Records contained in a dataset
★ ★ ★ ★
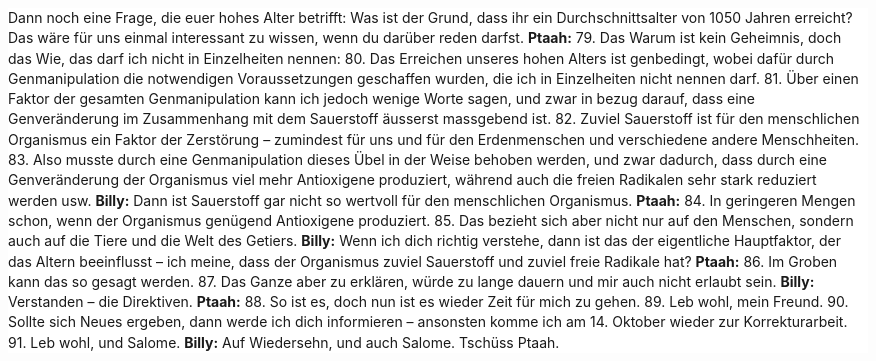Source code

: Dann noch eine Frage, die euer hohes Alter betrifft: Was ist der Grund, dass ihr ein Durchschnittsalter von 1050 Jahren erreicht? Das wäre für uns einmal interessant zu wissen, wenn du darüber reden darfst.
**Ptaah:**
79. Das Warum ist kein Geheimnis, doch das Wie, das darf ich nicht in Einzelheiten nennen:
80. Das Erreichen unseres hohen Alters ist genbedingt, wobei dafür durch Genmanipulation die notwendigen Voraussetzungen geschaffen wurden, die ich in Einzelheiten nicht nennen darf.
81. Über einen Faktor der gesamten Genmanipulation kann ich jedoch wenige Worte sagen, und zwar in bezug darauf, dass eine Genveränderung im Zusammenhang mit dem Sauerstoff äusserst massgebend ist.
82. Zuviel Sauerstoff ist für den menschlichen Organismus ein Faktor der Zerstörung – zumindest für uns und für den Erdenmenschen und verschiedene andere Menschheiten.
83. Also musste durch eine Genmanipulation dieses Übel in der Weise behoben werden, und zwar dadurch, dass durch eine Genveränderung der Organismus viel mehr Antioxigene produziert, während auch die freien Radikalen sehr stark reduziert werden usw.
**Billy:**
Dann ist Sauerstoff gar nicht so wertvoll für den menschlichen Organismus.
**Ptaah:**
84. In geringeren Mengen schon, wenn der Organismus genügend Antioxigene produziert.
85. Das bezieht sich aber nicht nur auf den Menschen, sondern auch auf die Tiere und die Welt des Getiers.
**Billy:**
Wenn ich dich richtig verstehe, dann ist das der eigentliche Hauptfaktor, der das Altern beeinflusst – ich meine, dass der Organismus zuviel Sauerstoff und zuviel freie Radikale hat?
**Ptaah:**
86. Im Groben kann das so gesagt werden.
87. Das Ganze aber zu erklären, würde zu lange dauern und mir auch nicht erlaubt sein.
**Billy:**
Verstanden – die Direktiven.
**Ptaah:**
88. So ist es, doch nun ist es wieder Zeit für mich zu gehen.
89. Leb wohl, mein Freund.
90. Sollte sich Neues ergeben, dann werde ich dich informieren – ansonsten komme ich am 14. Oktober wieder zur Korrekturarbeit.
91. Leb wohl, und Salome.
**Billy:**
Auf Wiedersehn, und auch Salome. Tschüss Ptaah.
★ ★ ★ ★
→ **TASK OBJECTIVE**: Only these are to be transcribed: the line with "88. So ist es, doch" and every line after it through the last line of the entries, each exactly.

→ **RESPONSE TO THE TASK**:
88. So ist es, doch nun ist es wieder Zeit für mich zu gehen.
89. Leb wohl, mein Freund.
90. Sollte sich Neues ergeben, dann werde ich dich informieren – ansonsten komme ich am 14. Oktober wieder zur Korrekturarbeit.
91. Leb wohl, und Salome.
**Billy:**
Auf Wiedersehn, und auch Salome. Tschüss Ptaah.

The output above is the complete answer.